O avanço da Compliance Zero

A operação vem se desdobrando desde março e já acumula números expressivos:

  • 96 mandados de busca e apreensão cumpridos nas quatro primeiras fases
  • Ações em seis estados: Bahia, Distrito Federal, Minas Gerais, Rio de Janeiro, Rio Grande do Sul e São Paulo
  • Bloqueio de bens de suspeitos que pode chegar a R$ 27,7 bilhões
  • Prisões preventivas de figuras centrais do esquema, como o ex-presidente do BRB, Paulo Henrique Costa, e o advogado Daniel Monteiro, apontado como operador jurídico-financeiro do grupo

Na 5ª fase, deflagrada no dia 7, a PF cumpriu mandados contra investigados ligados ao senador Ciro Nogueira (PP-PI), ex-ministro da Casa Civil.

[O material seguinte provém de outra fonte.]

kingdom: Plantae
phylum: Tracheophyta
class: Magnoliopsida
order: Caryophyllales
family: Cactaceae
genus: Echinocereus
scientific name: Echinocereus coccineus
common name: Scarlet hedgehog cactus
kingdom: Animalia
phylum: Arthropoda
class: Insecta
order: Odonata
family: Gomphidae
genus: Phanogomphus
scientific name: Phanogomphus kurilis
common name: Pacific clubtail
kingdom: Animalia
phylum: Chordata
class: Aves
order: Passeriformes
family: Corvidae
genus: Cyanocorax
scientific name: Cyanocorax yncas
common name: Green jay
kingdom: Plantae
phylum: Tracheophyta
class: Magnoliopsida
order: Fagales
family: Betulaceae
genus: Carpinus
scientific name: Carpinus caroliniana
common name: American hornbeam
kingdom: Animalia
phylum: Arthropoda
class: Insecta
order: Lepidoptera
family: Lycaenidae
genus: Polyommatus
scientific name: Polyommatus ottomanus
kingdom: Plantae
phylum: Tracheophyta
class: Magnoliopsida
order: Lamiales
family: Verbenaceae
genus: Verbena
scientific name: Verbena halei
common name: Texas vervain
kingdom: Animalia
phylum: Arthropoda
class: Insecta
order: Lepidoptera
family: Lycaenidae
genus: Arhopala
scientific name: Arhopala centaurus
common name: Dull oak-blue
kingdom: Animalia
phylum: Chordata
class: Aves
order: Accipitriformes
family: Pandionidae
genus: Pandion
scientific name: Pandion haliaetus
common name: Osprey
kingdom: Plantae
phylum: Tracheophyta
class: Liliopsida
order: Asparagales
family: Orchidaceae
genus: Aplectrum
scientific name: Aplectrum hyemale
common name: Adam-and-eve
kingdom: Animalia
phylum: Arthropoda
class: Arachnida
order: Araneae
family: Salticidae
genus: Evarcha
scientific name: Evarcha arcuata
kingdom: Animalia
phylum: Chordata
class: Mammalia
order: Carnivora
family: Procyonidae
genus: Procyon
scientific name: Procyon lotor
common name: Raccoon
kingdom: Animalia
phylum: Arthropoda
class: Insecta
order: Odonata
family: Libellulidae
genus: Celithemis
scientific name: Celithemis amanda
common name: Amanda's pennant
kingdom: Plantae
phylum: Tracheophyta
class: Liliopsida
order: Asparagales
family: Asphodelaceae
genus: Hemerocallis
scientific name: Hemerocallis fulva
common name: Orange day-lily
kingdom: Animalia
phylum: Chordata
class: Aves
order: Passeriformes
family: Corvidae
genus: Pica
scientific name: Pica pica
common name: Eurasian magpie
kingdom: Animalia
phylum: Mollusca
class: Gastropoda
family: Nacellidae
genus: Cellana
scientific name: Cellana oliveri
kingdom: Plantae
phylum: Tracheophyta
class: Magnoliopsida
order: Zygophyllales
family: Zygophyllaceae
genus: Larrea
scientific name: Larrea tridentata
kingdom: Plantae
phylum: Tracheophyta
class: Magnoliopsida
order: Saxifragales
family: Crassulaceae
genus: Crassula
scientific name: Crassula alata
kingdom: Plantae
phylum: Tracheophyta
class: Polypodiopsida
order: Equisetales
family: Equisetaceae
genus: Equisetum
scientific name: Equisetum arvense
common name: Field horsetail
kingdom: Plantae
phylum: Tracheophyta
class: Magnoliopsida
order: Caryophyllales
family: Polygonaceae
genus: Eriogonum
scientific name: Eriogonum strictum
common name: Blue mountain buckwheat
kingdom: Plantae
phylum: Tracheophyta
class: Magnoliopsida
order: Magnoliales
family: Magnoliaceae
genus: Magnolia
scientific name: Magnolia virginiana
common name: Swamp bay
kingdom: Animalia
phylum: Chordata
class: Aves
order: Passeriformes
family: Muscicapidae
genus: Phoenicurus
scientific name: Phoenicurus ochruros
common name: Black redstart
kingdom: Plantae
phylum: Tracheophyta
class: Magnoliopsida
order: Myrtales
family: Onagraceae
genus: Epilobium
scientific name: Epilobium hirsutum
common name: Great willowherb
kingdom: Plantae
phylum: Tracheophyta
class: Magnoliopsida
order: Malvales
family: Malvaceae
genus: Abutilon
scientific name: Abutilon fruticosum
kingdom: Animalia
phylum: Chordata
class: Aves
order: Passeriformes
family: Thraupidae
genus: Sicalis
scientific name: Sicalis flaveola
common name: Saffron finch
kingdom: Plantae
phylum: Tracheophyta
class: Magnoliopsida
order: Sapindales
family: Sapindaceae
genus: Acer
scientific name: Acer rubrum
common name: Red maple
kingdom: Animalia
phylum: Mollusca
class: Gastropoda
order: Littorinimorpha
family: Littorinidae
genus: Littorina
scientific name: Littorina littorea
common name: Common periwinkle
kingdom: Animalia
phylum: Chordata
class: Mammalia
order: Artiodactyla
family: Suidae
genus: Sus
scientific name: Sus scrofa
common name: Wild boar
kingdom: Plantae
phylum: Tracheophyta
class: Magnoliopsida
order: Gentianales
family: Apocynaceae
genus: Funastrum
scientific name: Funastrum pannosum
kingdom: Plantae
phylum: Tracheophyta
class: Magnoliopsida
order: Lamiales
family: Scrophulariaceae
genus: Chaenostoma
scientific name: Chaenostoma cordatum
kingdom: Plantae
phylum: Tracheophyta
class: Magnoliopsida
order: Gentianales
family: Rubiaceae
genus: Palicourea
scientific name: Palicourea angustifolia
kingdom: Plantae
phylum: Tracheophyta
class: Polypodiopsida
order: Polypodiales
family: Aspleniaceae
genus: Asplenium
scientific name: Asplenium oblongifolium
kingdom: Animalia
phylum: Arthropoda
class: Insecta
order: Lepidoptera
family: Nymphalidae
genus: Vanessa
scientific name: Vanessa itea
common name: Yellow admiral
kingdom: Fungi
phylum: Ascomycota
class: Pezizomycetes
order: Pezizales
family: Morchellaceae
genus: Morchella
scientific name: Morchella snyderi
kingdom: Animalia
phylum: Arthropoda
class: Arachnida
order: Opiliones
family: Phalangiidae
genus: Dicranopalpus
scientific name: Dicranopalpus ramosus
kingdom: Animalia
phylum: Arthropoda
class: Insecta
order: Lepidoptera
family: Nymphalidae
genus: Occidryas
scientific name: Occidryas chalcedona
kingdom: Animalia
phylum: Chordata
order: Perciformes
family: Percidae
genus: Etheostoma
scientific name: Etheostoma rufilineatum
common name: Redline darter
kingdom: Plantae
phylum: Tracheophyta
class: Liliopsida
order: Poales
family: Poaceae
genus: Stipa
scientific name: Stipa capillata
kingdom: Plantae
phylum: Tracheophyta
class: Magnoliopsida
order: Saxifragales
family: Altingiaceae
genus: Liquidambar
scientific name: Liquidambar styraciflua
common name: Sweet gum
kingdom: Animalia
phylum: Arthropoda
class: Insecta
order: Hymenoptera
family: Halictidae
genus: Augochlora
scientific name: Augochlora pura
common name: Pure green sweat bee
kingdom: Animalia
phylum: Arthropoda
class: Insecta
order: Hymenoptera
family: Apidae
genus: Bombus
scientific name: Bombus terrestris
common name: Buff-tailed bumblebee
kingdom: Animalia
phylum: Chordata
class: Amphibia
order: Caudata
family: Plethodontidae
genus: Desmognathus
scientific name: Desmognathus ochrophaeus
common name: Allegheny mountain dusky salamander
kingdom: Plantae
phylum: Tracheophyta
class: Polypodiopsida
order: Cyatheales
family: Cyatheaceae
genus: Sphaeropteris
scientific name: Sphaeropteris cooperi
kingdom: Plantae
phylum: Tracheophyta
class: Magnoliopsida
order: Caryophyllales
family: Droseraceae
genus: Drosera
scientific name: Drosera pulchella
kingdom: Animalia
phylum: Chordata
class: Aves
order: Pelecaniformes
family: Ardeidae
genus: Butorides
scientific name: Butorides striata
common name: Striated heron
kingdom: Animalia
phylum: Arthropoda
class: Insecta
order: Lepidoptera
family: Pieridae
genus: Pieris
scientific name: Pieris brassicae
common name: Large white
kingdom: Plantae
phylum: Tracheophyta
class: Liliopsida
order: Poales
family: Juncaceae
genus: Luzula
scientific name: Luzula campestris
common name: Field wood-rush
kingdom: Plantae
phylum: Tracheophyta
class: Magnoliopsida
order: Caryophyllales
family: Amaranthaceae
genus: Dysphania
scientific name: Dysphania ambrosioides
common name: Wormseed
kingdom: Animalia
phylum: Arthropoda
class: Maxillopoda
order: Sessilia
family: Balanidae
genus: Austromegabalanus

Contexto e relevância para o público

A Operação Compliance Zero se tornou uma das maiores investigações financeiras em curso no país, atingindo empresários, agentes públicos e operadores do mercado financeiro. O caso tem repercussão nacional por envolver suspeitas de corrupção sistêmica e movimentações bilionárias.

Para Goiás e cidades como Anápolis, onde o setor financeiro e logístico tem forte presença, operações desse porte reforçam a importância da fiscalização e da transparência nas relações entre agentes públicos e privados.